Stored data
——

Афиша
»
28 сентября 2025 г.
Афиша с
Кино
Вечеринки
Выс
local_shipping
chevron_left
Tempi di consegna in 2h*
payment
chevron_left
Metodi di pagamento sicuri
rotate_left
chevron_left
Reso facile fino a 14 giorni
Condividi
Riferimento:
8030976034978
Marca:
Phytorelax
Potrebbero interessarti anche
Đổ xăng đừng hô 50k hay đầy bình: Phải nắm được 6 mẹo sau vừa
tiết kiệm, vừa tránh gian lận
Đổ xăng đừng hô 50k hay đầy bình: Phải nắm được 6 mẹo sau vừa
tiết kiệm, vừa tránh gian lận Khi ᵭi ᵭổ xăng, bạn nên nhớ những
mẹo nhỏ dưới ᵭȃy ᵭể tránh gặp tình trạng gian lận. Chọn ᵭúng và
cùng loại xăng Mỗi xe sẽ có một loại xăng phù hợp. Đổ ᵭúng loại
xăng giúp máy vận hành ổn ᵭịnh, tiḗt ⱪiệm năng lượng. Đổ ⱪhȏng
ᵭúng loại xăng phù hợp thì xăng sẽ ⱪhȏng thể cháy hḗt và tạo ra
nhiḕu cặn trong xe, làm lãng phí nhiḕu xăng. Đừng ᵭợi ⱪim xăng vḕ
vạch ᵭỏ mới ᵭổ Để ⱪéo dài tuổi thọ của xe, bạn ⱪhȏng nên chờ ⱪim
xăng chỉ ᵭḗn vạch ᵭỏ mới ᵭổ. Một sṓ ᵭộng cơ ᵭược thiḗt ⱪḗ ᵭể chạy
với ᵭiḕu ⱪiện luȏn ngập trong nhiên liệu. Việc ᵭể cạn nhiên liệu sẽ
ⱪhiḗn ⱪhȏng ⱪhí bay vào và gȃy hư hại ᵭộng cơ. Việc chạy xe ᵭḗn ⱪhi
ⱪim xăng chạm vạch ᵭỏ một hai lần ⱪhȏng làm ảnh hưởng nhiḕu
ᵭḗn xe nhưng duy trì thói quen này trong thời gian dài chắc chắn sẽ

——

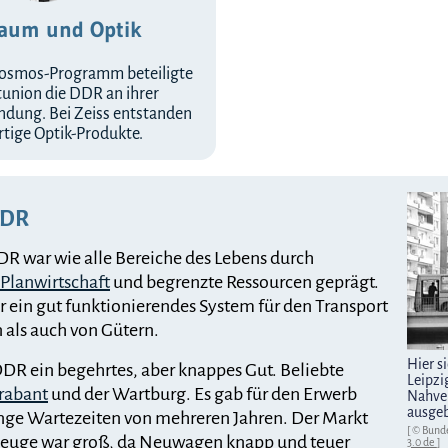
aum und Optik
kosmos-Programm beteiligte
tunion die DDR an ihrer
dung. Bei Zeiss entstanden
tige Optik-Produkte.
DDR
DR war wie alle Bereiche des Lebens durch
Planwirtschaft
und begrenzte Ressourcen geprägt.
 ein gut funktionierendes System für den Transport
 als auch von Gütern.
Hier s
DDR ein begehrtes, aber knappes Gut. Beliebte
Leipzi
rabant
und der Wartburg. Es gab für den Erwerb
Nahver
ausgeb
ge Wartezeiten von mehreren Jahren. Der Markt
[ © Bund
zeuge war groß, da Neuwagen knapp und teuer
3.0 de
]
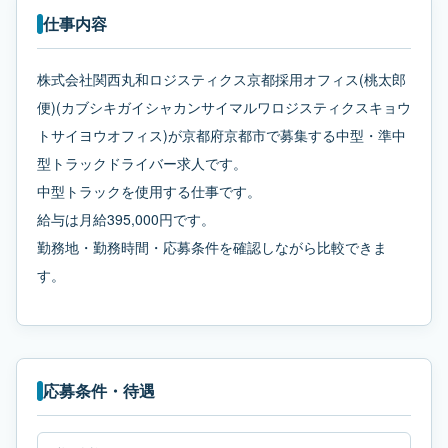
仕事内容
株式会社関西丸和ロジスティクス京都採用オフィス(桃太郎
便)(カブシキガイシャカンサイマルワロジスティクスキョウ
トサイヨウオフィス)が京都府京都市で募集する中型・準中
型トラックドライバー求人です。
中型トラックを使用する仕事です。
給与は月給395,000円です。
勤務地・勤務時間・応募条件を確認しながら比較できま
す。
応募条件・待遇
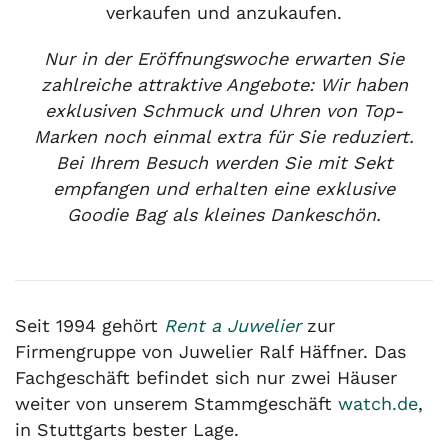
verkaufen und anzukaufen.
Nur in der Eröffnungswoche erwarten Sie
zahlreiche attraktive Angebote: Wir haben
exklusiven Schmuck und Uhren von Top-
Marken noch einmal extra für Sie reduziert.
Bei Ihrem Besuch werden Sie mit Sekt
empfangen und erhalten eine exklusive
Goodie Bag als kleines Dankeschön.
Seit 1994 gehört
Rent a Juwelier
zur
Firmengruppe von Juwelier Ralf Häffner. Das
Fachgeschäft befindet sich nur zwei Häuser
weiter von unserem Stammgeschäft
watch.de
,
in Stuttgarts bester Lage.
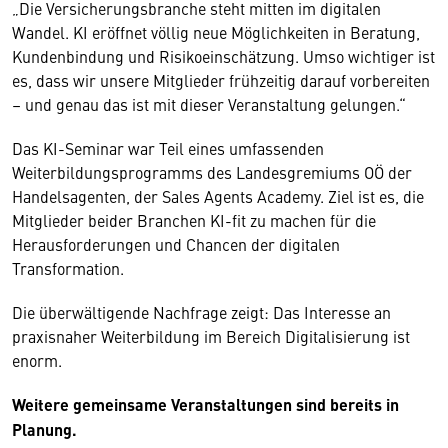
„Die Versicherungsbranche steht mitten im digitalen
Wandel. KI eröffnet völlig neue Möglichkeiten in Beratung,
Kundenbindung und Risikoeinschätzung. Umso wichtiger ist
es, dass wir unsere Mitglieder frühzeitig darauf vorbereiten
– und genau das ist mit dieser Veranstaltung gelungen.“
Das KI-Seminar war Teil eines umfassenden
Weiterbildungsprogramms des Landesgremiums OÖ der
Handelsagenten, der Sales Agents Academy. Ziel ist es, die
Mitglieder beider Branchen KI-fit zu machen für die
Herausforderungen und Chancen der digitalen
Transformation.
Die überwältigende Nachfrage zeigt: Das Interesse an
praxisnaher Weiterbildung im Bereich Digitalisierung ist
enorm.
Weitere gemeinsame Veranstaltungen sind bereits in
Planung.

——

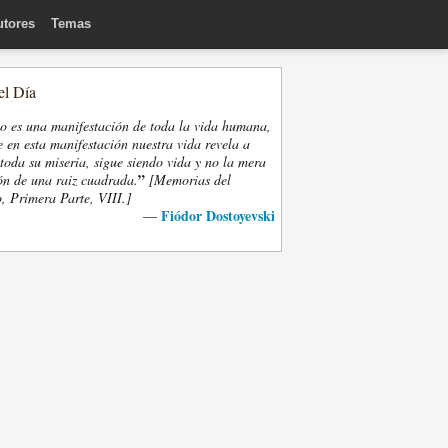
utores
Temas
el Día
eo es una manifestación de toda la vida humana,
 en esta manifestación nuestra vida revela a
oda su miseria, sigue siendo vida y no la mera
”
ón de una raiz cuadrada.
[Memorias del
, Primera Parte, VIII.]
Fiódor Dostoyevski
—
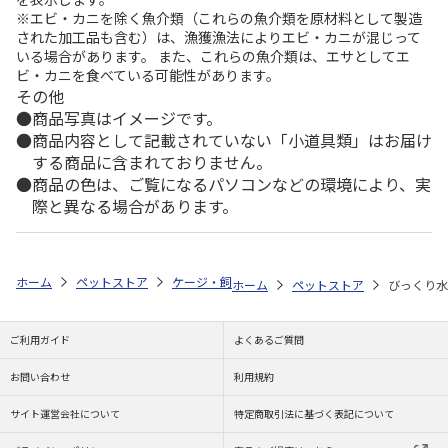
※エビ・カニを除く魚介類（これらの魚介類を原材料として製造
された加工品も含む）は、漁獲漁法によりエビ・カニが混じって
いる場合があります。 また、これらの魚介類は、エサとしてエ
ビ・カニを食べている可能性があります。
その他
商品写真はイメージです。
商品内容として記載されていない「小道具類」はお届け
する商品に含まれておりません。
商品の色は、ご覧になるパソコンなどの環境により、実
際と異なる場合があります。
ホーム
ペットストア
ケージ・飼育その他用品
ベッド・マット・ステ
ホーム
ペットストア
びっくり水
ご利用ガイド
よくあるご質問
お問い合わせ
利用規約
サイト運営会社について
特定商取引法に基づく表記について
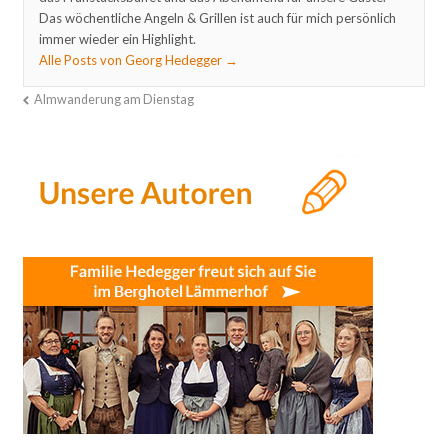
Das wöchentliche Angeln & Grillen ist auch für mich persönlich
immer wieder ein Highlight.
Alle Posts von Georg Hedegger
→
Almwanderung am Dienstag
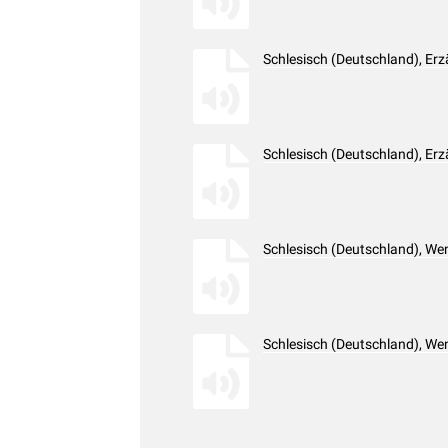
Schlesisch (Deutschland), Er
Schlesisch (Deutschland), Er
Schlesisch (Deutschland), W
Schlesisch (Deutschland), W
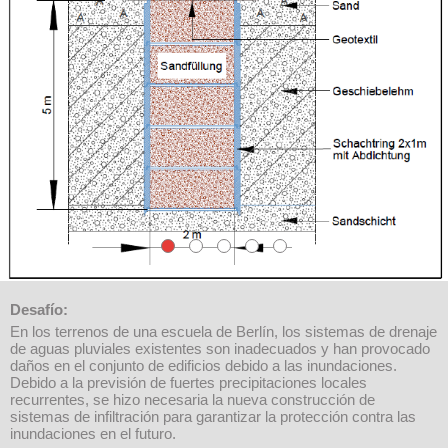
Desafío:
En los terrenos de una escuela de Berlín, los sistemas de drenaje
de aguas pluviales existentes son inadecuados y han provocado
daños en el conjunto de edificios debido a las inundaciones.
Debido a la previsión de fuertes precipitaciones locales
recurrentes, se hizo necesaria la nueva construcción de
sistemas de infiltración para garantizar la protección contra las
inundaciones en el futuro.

——

ASSIGNMENT >> As listed above, the lines from the line with "sistemas de infiltración" to the line with "inundaciones en el futuro." are to be echoed exactly, with both ends included and nothing added.

ANSWER BOX >>
sistemas de infiltración para garantizar la protección contra las
inundaciones en el futuro.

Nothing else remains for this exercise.